Abuse in Iraq: Secretary Rumsfeld Must Go
The pictures of prisoner abuse in Iraq have shocked and horrified us all. The actions of the American soldiers involved was deplorable. They absolutely do not reflect the honor and conduct of our upstanding and professional Armed Forces. The abuse instead reflects a fundamental flaw in the management of the war in Iraq that originates at the very top of the chain of command. It is a flaw that apparently led many in this Administration to deem the Geneva Convention unnecessary in Iraq. We must have military leadership that better understands the rules of conduct and shows more immediate concern when evidence of abuse such as this first arises.
Under Secretary Rumsfeld's stewardship, the Pentagon has maintained that there were weapons of mass destruction in Iraq, assumed that our troops would be welcomed with roses, and undertaken a war without planning for winning the peace. Now, we are involved in a scandal, and I believe that those in charge should be held accountable. I have called on Mr. Rumsfeld to resign.

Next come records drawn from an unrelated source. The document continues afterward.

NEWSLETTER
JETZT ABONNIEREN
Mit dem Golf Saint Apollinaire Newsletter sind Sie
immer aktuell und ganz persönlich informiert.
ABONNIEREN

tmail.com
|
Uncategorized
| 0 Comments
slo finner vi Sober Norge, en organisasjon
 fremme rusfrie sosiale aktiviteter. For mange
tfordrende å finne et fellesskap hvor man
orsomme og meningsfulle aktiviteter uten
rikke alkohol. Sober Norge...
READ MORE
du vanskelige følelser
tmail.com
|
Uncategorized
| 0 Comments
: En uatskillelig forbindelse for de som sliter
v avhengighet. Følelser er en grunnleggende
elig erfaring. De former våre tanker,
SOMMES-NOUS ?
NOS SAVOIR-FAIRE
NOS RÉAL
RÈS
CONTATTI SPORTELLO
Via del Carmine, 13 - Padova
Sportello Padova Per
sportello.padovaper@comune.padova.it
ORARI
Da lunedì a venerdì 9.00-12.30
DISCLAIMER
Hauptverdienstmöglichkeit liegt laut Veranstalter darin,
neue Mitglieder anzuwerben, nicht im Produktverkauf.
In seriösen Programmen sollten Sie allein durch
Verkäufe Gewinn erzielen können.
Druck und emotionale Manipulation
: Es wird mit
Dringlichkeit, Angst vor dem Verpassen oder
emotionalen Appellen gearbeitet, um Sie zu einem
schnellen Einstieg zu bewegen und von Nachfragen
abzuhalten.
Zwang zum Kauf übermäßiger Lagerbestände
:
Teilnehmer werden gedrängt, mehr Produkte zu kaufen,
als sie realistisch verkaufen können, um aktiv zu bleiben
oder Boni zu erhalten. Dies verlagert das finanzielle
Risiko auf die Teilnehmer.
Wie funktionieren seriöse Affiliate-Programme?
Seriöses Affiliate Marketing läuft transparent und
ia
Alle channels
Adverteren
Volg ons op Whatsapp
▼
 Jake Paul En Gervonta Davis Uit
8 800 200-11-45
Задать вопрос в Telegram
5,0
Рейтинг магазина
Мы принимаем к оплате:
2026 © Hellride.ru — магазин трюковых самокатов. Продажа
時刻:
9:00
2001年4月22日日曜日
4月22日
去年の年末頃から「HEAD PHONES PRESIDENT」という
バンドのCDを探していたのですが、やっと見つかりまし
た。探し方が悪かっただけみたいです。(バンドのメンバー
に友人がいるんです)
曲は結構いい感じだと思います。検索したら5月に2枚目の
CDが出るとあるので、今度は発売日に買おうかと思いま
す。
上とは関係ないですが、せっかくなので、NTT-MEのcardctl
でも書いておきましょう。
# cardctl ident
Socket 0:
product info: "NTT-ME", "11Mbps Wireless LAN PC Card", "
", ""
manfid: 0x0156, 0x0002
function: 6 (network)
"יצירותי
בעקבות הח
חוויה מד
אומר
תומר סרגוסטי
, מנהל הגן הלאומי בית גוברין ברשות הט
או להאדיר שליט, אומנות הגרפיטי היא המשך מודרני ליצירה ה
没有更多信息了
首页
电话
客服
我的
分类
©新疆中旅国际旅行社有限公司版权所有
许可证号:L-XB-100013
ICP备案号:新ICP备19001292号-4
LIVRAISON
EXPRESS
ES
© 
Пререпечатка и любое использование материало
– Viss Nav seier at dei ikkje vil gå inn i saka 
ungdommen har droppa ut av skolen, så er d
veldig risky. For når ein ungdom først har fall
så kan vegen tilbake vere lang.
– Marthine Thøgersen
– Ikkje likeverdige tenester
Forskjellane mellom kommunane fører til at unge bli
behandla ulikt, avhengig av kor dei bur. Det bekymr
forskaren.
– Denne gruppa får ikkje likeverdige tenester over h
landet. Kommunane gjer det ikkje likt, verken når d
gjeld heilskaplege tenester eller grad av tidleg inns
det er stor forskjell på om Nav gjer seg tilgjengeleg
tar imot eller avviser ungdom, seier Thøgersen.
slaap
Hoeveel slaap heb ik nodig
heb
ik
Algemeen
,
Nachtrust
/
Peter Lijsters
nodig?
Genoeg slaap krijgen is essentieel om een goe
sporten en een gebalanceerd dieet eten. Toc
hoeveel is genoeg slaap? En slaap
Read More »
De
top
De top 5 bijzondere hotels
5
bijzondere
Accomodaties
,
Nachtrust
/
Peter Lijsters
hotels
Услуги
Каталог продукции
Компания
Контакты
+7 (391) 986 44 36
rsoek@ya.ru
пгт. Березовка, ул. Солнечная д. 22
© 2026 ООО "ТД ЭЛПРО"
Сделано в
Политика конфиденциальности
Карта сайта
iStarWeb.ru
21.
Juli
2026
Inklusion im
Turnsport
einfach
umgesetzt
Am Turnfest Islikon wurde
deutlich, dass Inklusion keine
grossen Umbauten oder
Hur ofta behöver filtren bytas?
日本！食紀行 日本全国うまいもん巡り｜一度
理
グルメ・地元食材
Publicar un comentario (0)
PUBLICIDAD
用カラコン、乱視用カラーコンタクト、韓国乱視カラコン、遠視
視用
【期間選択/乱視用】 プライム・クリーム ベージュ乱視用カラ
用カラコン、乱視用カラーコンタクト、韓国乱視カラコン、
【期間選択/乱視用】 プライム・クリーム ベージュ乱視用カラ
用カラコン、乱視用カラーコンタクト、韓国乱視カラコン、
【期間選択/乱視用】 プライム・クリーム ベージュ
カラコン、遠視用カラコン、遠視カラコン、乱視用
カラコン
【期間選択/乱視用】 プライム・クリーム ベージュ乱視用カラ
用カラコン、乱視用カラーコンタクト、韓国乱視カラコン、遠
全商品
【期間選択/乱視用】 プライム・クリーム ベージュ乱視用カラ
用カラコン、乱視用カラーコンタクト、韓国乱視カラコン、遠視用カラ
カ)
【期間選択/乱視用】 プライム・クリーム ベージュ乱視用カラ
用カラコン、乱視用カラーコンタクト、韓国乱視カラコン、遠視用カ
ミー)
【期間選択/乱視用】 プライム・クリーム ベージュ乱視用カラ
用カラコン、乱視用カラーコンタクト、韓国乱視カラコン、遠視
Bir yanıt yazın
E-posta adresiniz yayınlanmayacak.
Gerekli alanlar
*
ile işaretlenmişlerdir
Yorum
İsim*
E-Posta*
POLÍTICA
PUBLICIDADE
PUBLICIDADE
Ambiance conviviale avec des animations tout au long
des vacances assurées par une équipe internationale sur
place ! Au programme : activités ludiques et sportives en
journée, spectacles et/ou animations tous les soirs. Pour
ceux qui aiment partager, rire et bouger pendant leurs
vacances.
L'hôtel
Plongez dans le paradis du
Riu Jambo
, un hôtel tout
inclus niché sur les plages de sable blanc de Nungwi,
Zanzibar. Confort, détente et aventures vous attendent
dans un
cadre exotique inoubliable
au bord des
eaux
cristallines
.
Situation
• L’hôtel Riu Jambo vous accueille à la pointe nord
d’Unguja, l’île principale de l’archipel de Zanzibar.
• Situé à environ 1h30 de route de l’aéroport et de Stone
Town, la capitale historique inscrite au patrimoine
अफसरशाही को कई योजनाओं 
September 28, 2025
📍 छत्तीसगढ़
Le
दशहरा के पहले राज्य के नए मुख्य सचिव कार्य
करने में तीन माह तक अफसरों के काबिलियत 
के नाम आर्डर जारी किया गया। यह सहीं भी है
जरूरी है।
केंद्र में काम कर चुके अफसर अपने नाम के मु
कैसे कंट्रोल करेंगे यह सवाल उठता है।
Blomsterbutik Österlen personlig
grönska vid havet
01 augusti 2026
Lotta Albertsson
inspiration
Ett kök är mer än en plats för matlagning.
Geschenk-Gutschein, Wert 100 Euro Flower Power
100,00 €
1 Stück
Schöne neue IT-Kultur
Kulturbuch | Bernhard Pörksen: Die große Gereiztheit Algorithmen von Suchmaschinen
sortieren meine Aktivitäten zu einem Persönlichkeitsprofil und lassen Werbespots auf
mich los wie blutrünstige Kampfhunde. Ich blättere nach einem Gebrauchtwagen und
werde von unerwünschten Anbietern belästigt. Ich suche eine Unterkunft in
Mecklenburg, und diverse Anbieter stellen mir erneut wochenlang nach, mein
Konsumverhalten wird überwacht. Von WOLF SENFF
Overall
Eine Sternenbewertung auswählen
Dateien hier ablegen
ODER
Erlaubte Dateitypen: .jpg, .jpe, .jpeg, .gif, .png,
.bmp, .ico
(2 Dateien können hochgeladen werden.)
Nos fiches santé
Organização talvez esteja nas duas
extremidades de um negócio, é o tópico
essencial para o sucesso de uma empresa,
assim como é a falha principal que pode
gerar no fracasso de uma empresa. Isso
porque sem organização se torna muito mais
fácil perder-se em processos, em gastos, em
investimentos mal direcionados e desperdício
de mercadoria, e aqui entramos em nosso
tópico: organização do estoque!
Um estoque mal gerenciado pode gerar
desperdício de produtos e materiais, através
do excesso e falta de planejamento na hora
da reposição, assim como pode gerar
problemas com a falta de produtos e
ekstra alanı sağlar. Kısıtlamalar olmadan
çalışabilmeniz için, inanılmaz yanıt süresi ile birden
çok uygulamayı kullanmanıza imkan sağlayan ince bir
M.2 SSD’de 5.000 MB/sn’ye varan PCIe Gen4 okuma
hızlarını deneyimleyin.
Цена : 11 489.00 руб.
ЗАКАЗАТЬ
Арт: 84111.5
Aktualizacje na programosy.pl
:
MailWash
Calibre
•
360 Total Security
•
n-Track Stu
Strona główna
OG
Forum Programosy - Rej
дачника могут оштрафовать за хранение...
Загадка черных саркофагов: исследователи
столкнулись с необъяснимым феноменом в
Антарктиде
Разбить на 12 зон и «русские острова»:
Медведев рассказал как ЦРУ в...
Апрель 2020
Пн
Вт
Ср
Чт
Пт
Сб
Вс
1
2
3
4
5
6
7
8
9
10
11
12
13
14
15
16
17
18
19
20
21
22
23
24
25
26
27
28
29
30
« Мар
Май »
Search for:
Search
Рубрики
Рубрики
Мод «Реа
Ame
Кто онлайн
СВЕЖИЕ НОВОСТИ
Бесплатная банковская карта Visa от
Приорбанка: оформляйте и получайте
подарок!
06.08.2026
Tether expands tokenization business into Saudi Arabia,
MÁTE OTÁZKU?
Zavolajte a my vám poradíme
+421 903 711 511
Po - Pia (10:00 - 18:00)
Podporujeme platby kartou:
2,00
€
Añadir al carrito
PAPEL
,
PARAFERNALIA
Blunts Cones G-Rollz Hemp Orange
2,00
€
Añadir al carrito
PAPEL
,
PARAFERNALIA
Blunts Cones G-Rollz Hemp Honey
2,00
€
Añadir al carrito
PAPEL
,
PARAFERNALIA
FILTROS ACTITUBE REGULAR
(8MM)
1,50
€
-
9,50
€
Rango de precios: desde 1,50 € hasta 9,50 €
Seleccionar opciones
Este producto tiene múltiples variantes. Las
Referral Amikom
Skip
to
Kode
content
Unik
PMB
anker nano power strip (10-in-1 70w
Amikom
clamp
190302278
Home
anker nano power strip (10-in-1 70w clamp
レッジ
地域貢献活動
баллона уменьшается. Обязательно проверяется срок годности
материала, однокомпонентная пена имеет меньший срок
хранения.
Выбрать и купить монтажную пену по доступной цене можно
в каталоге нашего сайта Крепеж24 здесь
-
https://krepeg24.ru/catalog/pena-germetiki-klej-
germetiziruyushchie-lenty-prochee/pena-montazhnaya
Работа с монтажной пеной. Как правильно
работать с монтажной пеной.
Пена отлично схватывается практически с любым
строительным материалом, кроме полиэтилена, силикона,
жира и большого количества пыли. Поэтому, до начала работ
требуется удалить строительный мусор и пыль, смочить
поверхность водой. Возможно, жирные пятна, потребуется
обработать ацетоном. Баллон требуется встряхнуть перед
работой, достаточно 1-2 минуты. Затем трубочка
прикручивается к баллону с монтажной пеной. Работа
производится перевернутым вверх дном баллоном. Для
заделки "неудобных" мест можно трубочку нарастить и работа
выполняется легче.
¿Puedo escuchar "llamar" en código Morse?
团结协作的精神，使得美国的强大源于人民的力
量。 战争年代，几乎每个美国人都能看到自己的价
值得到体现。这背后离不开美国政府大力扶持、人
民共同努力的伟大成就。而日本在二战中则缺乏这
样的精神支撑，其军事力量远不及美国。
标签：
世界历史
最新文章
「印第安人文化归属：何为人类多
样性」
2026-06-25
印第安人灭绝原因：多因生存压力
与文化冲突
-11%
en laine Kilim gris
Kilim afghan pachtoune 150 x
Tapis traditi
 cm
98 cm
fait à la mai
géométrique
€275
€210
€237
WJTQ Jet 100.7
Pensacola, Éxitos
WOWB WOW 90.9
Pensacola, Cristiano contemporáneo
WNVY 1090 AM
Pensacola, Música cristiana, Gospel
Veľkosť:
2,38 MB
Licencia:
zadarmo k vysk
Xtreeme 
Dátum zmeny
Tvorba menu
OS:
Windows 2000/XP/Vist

NYC VA Hospitals - The Fight Continues
Veterans Affairs Secretary Anthony Principi announced last week that his department will continue to study moving medical services from the Manhattan VA Hospital to the Brooklyn VA, or vice versa. A study leaves the door open for eventually closing one of those hospitals, and as long as the door remains open, I will continue to stand with New York City's veterans to make sure the hospitals stay open. Instead of shutting down a VA hospital, they should shut down the study. Reducing health care options for our veterans is a disservice to the men and women who put their lives on the line for our country.
Where's the 9/11 Recovery Money?
Six of my New York colleagues joined me in asking the President, "Are we getting everything promised in 9/11 funds?" Our city was promised a much-needed $20 billion in a Rose Garden ceremony after 9/11, but a number of reports since then have shown that we'll never get that full amount - even though we need every cent. An accounting of the money is required by law, so we want to see it now.